● **Task**:
Go through the material and pull out every line with the string "Figure" in it.

● **Input for this task**:
--------------------------------
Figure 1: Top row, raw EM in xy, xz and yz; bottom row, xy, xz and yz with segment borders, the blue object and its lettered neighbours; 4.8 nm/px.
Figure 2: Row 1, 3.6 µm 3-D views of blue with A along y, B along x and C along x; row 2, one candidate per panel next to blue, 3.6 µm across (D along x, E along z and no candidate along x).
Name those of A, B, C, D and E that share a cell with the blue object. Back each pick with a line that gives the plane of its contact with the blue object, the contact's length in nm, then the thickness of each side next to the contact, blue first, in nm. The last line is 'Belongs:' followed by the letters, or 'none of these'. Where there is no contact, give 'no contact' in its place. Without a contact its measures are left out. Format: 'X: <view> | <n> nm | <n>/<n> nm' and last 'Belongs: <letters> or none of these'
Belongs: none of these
--------------------------------
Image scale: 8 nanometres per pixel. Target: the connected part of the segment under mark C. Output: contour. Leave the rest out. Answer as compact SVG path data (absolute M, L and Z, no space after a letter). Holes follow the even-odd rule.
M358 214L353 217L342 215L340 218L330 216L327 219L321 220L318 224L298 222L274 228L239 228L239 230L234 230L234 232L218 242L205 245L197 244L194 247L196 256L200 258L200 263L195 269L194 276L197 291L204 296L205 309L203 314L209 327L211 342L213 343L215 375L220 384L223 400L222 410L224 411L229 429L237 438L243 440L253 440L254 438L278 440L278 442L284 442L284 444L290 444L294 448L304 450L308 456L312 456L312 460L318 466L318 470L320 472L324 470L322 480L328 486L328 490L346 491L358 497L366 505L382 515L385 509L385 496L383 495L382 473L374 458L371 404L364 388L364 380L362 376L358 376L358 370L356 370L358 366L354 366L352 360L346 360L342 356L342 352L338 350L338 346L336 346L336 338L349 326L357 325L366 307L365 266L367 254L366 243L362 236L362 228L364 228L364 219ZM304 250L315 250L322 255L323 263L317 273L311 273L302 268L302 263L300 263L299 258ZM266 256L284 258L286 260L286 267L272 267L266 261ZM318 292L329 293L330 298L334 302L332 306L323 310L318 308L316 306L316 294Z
--------------------------------
● **Solution to the problem**:
Figure 1: Top row, raw EM in xy, xz and yz; bottom row, xy, xz and yz with segment borders, the blue object and its lettered neighbours; 4.8 nm/px.
Figure 2: Row 1, 3.6 µm 3-D views of blue with A along y, B along x and C along x; row 2, one candidate per panel next to blue, 3.6 µm across (D along x, E along z and no candidate along x).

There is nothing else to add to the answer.